START Document segment

You’ve seen GOTS on product pages. You know it’s something to do with organic certification. You probably can’t describe what it actually tests, what it prohibits, or how it differs from the word “organic” on the label next to it.
That distinction matters more than most activewear shoppers realize.
What “Organic” on a Clothing Label Actually Tells You
Nothing verifiable.
In the United States, there is no federal regulation governing use of the word “organic” on finished textile products the way the USDA regulates organic food. A brand can legally label a garment as “organic” if it uses some percentage of organically grown fiber, regardless of how that fiber was subsequently processed, dyed, or finished.
A shirt labeled “organic cotton” may be made from certified organic cotton that was then dyed with synthetic azo dyes, finished with formaldehyde-based wrinkle treatments, and assembled with phthalate-containing elastic. The fiber meets an organic standard. The finished product does not.
This is the gap between “organic” as a label and GOTS as a certification.
An organic label tells you where the fiber started. GOTS tells you what happened to it all the way to the finished product.

END Document segment
START Given records

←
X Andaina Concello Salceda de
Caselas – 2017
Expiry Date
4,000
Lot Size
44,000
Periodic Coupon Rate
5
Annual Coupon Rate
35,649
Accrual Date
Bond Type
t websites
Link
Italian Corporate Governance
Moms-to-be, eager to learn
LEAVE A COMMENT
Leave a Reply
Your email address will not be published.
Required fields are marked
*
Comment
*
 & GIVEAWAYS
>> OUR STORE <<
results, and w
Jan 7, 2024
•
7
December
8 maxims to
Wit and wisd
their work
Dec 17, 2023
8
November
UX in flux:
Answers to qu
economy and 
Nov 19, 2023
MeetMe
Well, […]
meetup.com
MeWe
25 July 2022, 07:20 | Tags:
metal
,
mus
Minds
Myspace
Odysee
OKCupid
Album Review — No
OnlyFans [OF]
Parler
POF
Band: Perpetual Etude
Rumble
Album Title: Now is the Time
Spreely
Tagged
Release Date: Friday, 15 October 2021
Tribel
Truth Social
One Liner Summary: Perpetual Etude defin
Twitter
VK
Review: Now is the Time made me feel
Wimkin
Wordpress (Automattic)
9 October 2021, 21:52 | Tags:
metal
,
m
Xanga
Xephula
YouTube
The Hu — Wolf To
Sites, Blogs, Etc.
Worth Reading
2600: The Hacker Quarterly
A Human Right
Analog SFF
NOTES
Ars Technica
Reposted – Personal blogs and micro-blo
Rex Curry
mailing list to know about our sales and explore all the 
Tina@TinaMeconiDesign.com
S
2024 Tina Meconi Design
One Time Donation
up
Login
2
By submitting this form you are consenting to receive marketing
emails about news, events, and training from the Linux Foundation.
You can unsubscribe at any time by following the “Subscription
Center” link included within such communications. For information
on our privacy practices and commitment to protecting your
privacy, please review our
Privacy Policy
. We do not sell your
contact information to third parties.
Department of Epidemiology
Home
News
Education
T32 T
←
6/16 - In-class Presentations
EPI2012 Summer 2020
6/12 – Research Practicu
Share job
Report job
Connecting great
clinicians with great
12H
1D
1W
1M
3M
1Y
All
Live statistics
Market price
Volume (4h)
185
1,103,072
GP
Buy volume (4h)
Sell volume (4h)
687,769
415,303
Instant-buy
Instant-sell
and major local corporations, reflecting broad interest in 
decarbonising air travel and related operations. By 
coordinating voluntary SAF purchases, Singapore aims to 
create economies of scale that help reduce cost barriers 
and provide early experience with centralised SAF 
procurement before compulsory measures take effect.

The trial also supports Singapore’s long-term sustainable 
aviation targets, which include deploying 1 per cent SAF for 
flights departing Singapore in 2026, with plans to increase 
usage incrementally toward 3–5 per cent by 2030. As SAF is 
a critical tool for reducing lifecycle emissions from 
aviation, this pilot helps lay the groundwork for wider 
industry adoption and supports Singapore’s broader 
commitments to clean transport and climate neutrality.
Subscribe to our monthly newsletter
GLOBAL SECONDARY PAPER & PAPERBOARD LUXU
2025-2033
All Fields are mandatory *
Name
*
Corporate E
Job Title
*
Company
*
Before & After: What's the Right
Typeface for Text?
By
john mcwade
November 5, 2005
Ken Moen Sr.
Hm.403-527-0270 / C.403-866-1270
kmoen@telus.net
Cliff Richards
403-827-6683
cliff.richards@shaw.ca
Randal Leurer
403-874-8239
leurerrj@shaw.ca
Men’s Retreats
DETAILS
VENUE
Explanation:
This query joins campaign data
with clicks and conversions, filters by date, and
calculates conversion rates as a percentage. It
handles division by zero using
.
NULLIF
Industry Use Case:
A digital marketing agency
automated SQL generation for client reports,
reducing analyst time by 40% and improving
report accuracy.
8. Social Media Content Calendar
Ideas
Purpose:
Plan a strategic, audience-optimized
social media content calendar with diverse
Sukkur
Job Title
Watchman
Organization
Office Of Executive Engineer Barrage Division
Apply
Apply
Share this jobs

END Given records

**Problem to solve**. In the text on GOTS certification, what does an organic label on clothing tell you? The records are from a different source than the text.

**Task output**. Where the fiber started.